Pull out every line with the word "podstavou" from the entries below.

........

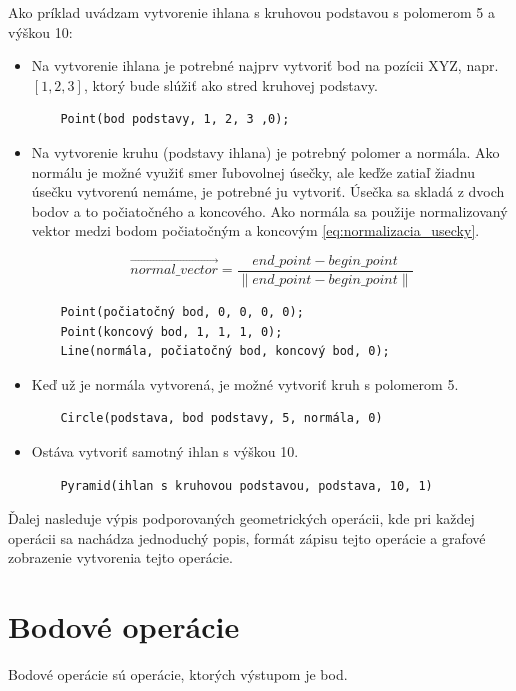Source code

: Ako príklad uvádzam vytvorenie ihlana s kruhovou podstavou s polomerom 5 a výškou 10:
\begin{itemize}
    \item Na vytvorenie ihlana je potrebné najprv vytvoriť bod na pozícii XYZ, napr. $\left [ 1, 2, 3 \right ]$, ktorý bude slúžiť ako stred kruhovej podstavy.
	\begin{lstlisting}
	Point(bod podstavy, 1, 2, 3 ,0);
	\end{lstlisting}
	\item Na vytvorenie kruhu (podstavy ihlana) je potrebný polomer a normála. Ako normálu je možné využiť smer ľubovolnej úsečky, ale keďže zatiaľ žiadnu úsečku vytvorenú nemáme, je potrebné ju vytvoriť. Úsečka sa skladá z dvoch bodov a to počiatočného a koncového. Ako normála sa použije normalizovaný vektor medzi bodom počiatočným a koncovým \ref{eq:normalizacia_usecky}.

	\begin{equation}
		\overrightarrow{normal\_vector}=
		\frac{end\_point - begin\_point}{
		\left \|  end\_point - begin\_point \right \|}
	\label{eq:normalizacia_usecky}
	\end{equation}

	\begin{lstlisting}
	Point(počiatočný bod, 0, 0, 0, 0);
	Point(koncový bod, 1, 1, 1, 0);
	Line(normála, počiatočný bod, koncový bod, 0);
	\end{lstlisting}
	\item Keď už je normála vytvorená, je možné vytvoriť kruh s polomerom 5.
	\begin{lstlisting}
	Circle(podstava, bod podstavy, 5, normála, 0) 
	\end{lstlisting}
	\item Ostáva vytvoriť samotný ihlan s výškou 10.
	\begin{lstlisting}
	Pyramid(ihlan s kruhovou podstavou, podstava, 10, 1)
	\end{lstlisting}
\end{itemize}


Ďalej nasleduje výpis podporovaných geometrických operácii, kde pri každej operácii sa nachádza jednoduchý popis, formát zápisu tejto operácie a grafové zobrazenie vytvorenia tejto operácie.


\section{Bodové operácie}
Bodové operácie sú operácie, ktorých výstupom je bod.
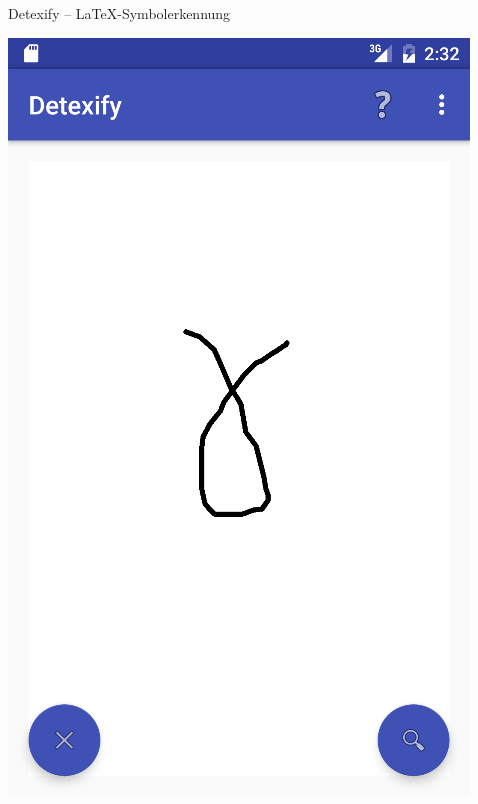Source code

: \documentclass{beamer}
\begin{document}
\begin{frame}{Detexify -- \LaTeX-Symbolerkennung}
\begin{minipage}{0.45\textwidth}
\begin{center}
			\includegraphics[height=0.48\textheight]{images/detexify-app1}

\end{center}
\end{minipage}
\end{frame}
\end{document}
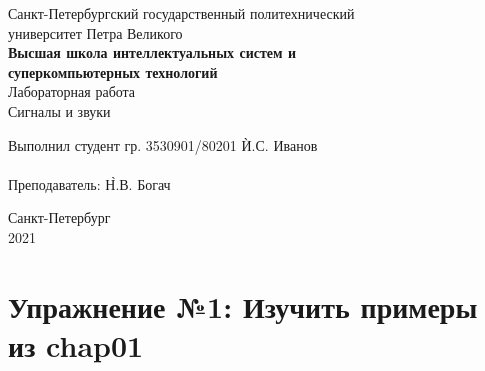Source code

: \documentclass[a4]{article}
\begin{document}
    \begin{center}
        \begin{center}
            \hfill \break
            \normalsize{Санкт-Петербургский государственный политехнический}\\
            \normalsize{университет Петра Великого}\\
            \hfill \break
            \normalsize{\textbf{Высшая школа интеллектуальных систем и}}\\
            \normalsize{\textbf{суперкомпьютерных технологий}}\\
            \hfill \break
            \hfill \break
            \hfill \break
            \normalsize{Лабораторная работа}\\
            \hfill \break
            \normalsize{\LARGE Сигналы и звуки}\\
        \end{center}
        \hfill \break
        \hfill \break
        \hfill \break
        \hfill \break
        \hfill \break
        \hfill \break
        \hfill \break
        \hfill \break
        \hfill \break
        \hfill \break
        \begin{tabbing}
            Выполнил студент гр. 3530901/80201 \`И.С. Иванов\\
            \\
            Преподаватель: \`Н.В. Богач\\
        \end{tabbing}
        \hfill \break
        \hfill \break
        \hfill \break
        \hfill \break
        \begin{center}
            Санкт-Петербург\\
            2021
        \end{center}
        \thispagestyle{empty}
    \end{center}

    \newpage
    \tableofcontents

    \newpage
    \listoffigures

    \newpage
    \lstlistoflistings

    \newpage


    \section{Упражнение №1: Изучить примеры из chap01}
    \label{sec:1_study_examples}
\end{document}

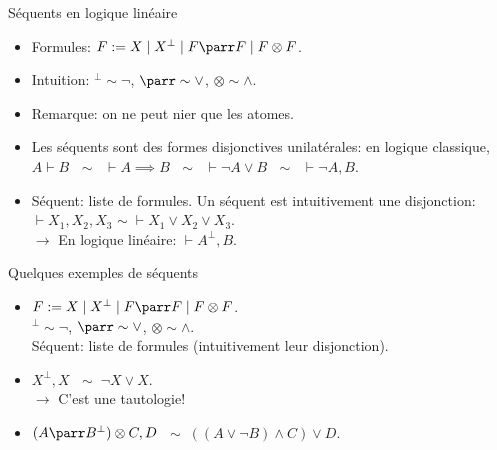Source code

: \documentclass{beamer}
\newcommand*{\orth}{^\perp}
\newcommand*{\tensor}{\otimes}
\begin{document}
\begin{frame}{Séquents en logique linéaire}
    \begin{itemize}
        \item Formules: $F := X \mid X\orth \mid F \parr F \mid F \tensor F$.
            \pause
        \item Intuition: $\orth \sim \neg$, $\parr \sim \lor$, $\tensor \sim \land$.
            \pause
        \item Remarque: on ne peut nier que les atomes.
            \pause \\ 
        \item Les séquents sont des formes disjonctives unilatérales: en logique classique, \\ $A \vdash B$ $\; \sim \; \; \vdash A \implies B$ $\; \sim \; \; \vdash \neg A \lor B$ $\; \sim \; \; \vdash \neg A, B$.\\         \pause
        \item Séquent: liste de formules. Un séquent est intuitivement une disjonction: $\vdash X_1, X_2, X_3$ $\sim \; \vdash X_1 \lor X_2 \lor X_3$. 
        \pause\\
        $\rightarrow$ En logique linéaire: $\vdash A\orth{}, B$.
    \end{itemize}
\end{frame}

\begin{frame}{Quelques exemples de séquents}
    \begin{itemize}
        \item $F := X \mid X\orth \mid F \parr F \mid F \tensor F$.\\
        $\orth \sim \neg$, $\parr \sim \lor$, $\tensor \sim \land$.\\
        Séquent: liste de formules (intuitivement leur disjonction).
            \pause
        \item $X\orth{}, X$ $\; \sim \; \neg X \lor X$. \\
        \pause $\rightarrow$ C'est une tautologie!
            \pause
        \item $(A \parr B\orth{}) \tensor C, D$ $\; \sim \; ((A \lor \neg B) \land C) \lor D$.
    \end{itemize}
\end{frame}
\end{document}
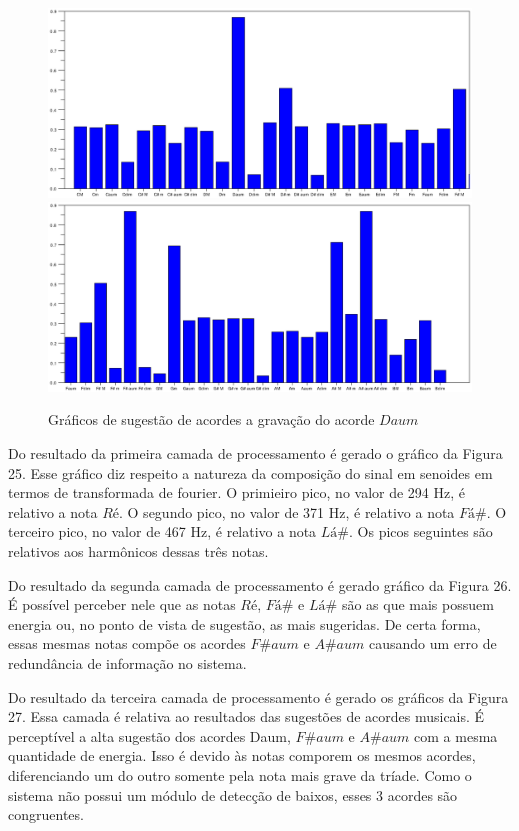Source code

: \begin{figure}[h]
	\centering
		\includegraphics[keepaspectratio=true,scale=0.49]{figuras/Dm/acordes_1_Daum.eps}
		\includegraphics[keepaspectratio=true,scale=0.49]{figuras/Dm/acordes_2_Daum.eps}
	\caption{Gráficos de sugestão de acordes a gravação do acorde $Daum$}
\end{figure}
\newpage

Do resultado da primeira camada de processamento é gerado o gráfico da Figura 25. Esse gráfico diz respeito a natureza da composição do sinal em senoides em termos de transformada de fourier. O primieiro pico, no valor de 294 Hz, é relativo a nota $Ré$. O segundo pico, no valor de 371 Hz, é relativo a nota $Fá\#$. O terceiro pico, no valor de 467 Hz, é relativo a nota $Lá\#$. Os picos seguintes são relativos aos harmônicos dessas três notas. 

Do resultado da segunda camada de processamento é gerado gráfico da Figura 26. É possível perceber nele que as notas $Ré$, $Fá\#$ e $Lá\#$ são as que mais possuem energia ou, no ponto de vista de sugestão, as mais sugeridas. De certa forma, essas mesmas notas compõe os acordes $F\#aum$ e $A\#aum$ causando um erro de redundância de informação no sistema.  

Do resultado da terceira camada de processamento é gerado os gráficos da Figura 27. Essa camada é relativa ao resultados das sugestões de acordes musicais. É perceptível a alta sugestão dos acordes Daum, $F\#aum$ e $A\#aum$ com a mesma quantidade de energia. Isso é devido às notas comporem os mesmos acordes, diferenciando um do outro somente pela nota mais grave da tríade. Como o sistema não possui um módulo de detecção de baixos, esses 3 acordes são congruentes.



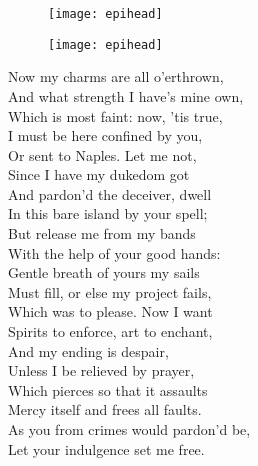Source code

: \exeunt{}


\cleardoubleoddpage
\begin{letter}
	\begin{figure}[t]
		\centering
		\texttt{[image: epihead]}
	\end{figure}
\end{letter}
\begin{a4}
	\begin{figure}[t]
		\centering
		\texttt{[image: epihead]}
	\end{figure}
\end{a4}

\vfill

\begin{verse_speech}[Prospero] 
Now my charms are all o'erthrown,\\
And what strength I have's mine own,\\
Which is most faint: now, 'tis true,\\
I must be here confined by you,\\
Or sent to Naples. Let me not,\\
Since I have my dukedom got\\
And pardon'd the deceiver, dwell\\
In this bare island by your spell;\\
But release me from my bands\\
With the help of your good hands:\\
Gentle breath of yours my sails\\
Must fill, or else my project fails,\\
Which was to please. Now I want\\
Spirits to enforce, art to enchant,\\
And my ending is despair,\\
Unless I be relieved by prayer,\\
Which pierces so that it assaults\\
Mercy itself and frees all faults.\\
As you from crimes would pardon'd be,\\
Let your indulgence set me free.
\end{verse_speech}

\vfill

........

**Exercise response**
: Ako príklad uvádzam vytvorenie ihlana s kruhovou podstavou s polomerom 5 a výškou 10:
	Pyramid(ihlan s kruhovou podstavou, podstava, 10, 1)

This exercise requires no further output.